» **Passage**:
Segment Open

Copernicus' Observatory

stixs

Chieftain
Joined
Jul 13, 2008
Messages
24
Hey. I've got a quick question that has been bugging me for years. The civiliopedia tells me that building Copernicus' Observatory will increase the science production in the city by 50%. That's the same thing a lousy library does. I suppose by building this you are increasing that city's science rate 50% more than any other city is able to, nevertheless this has always struck me as an exceedingly LAME wonder. Is it possible I'm missing something? Or, if not, anyone else notice this and feel cheated? Let me know.
 
I think it actually doubles the science output, although I could be wrong. The value of the wonder is that it can be built in addition to a library and university. What this allows is the creation of a "super science city" which is basically a city pampered with improvements and good trade routes and basically made as good as possible. Ideally, the city also has Colosus and Newton's and lots of rivers. I don't normally play with a super science city (I play at deity plus three, so early wonders are a complete write-off) and am therefore not particularly informed about their value/cost merits, but it allows the improvements of the city in question to be more potent than normal. There is also a matter of 20 points that are not received for building a library.
 
Copes increases the science output by %50, it is Issac Newton's College that doubles a city's science output. (according to the civilopedia)
 
The civlopedia is wrong on a few items. This one of them. Copes doubles science and Newton's adds 50% to libraries and Uni's.

But, yes, for a super science city, 50% of a huge number is a big number. When have a technologinal edge over a foe can mean everything getting a tech even a few turns before another person can mean the difference between getting a vital wonder or getting better units out in the field first.
 
Duke, thanks for the info. I feel enlightened.
 
The civlopedia is wrong on a few items. This one of them. Copes doubles science and Newton's adds 50% to libraries and Uni's.

But, yes, for a super science city, 50% of a huge number is a big number. When have a technologinal edge over a foe can mean everything getting a tech even a few turns before another person can mean the difference between getting a vital wonder or getting better units out in the field first.

Duke is right... Civopedia is wrong... and to be more specific, Copernies doubles EVERYTHING. It doubles the raw science, the extra science brought in by the library, university and research lab, and it doubles the extra science brought in by Isaacs, even though isaacs comes after Copernies.

Isaacs has no effect whatsoever on the raw science... try this, it's shocking, if your city has ten raw science and you have no libr/uni/research lab, and no copernies, then you build Isaacs, u see no increase in science whatsoever!! Isaacs only doubles the extra science brought forth by the library, uni and research lab. I had actually posted on this in the German Deity Liga about 18 months back.

A fuller, more detailed post is here: http://www.civ2liga.de/thread.php?threadid=2383&boardid=9&styleid=6 and reads like this:

Copernie's and Isaac's:

I came upon something that was really quite surprising, especially when considering the way the civ literature describes the benefits of each of these two wonders. I would probably have researched this a long time ago, but until playing a "1 city, no trade" game recently, i was never very interested in these wonders, opting to utilize prolific super trade instead.

Segment Closed

» **The data**:
Segment Open

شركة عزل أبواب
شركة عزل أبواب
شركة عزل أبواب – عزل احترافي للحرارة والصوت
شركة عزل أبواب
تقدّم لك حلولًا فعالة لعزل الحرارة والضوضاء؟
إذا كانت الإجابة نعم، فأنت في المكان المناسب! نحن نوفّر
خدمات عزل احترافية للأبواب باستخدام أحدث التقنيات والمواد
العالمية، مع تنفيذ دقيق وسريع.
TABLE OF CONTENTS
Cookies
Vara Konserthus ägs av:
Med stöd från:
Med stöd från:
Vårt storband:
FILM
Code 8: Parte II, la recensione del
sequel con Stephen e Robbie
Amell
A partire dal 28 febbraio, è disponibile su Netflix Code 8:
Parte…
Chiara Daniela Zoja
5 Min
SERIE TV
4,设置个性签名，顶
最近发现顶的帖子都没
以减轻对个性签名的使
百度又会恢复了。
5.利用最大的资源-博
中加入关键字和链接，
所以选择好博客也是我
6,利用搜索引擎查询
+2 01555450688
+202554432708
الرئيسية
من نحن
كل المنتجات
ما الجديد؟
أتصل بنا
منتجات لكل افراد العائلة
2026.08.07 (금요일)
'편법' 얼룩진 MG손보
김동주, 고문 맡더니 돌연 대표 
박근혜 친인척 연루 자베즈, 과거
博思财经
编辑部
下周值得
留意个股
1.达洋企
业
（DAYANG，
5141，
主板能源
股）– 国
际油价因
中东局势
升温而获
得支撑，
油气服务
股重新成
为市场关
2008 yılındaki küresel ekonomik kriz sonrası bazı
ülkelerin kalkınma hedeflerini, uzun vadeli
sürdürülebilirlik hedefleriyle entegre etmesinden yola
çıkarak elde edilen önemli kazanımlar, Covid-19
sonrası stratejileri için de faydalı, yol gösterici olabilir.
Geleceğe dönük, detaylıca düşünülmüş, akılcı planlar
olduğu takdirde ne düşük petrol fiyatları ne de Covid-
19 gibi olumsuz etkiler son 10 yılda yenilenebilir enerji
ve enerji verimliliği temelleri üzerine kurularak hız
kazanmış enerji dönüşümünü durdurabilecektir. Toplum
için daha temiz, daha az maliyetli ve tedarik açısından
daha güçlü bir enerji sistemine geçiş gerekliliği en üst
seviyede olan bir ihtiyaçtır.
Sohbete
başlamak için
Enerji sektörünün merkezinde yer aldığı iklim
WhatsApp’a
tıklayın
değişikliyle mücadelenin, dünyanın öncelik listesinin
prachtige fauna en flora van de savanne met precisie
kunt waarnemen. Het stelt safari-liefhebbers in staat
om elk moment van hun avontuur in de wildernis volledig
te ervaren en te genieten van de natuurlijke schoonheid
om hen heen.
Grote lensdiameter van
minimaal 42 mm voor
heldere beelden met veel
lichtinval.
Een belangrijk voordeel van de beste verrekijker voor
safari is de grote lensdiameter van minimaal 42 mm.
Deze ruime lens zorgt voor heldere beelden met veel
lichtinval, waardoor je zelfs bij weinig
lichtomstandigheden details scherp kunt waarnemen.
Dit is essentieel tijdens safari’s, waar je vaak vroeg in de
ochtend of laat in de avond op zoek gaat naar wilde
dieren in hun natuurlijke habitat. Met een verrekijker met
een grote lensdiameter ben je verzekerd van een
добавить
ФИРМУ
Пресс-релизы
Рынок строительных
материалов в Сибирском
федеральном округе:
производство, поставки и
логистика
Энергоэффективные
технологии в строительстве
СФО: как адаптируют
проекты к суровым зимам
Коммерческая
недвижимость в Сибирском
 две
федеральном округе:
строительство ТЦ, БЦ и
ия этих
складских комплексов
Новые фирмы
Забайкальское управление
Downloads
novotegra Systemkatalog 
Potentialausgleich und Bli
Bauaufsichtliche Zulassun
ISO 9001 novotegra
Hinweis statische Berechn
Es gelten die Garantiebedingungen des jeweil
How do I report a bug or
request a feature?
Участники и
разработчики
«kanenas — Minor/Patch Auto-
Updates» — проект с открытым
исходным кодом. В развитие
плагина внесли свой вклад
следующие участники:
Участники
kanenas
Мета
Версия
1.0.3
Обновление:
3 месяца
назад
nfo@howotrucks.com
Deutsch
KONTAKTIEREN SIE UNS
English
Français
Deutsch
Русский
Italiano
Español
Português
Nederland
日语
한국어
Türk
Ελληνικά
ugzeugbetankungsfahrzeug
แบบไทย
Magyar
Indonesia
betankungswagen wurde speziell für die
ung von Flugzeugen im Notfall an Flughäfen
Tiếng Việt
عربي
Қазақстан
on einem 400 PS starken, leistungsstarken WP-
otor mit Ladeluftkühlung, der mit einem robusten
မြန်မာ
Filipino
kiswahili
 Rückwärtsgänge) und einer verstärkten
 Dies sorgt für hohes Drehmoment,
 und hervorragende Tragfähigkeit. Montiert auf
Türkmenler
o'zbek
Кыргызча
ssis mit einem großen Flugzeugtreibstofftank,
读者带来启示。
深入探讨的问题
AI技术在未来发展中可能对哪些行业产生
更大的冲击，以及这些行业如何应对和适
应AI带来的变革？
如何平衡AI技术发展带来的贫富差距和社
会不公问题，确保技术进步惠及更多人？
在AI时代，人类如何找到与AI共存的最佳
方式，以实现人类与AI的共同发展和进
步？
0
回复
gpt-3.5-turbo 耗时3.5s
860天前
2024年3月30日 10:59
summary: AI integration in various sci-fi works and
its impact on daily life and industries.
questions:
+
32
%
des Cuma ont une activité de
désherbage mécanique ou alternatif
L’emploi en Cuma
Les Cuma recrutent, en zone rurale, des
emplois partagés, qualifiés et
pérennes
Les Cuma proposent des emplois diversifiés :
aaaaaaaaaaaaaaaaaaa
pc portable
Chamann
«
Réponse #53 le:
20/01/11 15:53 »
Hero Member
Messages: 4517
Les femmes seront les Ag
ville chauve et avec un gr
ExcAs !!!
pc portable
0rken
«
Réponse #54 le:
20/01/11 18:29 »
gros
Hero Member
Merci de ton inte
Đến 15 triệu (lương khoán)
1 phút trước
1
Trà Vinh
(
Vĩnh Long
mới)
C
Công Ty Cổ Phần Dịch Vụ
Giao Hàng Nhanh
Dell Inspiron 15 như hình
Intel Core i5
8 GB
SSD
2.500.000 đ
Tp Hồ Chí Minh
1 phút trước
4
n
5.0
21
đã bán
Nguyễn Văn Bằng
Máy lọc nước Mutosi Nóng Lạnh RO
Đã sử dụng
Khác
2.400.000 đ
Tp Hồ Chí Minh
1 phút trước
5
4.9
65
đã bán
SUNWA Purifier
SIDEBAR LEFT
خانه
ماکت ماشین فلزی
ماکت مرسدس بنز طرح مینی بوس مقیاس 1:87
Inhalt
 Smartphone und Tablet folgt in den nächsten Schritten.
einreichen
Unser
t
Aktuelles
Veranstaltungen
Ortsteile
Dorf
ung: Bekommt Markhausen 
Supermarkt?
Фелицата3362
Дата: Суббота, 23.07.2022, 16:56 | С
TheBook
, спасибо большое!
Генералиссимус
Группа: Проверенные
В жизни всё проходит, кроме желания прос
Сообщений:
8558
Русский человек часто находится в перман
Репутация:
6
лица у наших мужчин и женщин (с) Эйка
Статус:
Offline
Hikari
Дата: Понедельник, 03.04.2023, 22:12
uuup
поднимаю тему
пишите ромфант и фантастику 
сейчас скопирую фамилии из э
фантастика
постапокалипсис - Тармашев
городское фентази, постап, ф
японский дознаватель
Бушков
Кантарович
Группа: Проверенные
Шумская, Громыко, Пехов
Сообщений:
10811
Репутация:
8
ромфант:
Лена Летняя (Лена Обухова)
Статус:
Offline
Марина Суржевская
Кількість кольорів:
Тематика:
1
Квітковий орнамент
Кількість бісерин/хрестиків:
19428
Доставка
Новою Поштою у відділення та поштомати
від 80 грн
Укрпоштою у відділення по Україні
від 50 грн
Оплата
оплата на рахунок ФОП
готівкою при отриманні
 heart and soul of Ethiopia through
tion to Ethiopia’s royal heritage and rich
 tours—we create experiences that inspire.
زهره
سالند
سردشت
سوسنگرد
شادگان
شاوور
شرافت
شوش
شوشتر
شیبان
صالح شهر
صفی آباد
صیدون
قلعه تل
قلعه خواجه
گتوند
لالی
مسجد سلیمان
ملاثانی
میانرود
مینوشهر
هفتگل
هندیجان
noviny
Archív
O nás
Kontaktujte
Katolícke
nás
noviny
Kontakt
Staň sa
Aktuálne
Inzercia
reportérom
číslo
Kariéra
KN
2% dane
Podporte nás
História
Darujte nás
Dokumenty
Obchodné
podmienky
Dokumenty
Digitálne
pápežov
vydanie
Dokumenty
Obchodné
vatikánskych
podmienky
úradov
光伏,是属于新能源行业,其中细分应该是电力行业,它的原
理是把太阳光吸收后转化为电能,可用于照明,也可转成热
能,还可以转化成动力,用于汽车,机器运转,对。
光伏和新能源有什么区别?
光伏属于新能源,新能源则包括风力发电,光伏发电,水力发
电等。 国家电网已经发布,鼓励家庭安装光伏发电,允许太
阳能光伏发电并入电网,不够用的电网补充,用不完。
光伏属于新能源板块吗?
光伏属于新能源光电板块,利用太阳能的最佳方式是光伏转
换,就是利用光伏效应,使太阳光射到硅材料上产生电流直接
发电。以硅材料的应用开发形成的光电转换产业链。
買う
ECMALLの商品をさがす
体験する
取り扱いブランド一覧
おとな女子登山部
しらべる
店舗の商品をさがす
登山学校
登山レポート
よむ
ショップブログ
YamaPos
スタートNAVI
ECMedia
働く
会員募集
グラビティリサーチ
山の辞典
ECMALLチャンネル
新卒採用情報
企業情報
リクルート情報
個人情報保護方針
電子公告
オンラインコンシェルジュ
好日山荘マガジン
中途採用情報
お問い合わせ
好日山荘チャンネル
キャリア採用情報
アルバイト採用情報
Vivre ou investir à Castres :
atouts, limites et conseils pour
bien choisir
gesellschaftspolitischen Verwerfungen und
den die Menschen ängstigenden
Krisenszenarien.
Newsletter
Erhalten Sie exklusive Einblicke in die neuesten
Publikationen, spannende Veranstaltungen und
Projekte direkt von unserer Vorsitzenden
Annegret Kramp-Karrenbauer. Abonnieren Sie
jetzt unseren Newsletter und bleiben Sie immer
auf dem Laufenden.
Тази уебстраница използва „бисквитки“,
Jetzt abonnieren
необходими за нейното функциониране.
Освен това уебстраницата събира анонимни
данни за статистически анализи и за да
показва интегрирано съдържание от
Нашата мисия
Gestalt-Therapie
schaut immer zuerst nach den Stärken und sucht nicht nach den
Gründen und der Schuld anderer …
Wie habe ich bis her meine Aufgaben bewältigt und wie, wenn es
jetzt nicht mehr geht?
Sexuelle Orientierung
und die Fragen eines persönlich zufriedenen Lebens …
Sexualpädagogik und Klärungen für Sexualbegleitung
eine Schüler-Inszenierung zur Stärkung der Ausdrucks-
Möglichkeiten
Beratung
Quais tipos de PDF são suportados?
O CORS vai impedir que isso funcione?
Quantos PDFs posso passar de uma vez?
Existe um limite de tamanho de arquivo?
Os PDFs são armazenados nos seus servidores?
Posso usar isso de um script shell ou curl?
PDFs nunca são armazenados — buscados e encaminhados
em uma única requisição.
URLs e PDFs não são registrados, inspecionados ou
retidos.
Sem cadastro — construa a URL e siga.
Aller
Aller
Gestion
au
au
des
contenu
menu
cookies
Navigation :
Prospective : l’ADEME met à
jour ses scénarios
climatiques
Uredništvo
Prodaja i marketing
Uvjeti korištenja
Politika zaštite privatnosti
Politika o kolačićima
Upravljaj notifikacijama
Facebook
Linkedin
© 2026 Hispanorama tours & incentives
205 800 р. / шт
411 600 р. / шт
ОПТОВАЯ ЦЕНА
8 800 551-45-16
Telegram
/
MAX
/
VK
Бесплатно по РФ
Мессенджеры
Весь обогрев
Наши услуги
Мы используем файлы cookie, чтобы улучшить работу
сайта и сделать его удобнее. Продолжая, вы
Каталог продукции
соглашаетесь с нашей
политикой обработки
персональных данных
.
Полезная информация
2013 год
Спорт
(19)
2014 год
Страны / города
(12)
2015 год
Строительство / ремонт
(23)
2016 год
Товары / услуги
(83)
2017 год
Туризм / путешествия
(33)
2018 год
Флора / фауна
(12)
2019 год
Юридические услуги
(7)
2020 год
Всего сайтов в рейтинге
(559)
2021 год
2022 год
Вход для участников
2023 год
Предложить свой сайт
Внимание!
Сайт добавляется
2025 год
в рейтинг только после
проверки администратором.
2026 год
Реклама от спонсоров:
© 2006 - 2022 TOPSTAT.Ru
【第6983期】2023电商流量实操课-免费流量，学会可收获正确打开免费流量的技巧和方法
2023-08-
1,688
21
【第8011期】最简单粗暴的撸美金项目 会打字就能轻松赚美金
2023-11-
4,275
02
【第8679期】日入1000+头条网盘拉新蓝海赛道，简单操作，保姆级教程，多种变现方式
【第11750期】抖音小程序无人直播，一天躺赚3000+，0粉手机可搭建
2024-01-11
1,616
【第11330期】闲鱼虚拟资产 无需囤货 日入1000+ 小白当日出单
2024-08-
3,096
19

Segment Closed

» **Task 1**:
In the Copernicus' Observatory thread, at what difficulty does the poster who doesn't normally build a super science city play?
» **Task 2**:
Please reproduce the Copernicus' Observatory thread word for word between "I think it actually" and "building a library.", inclusive.

» **Task answer 1**:
Deity plus three.

» **Task answer 2**:
I think it actually doubles the science output, although I could be wrong. The value of the wonder is that it can be built in addition to a library and university. What this allows is the creation of a "super science city" which is basically a city pampered with improvements and good trade routes and basically made as good as possible. Ideally, the city also has Colosus and Newton's and lots of rivers. I don't normally play with a super science city (I play at deity plus three, so early wonders are a complete write-off) and am therefore not particularly informed about their value/cost merits, but it allows the improvements of the city in question to be more potent than normal. There is also a matter of 20 points that are not received for building a library.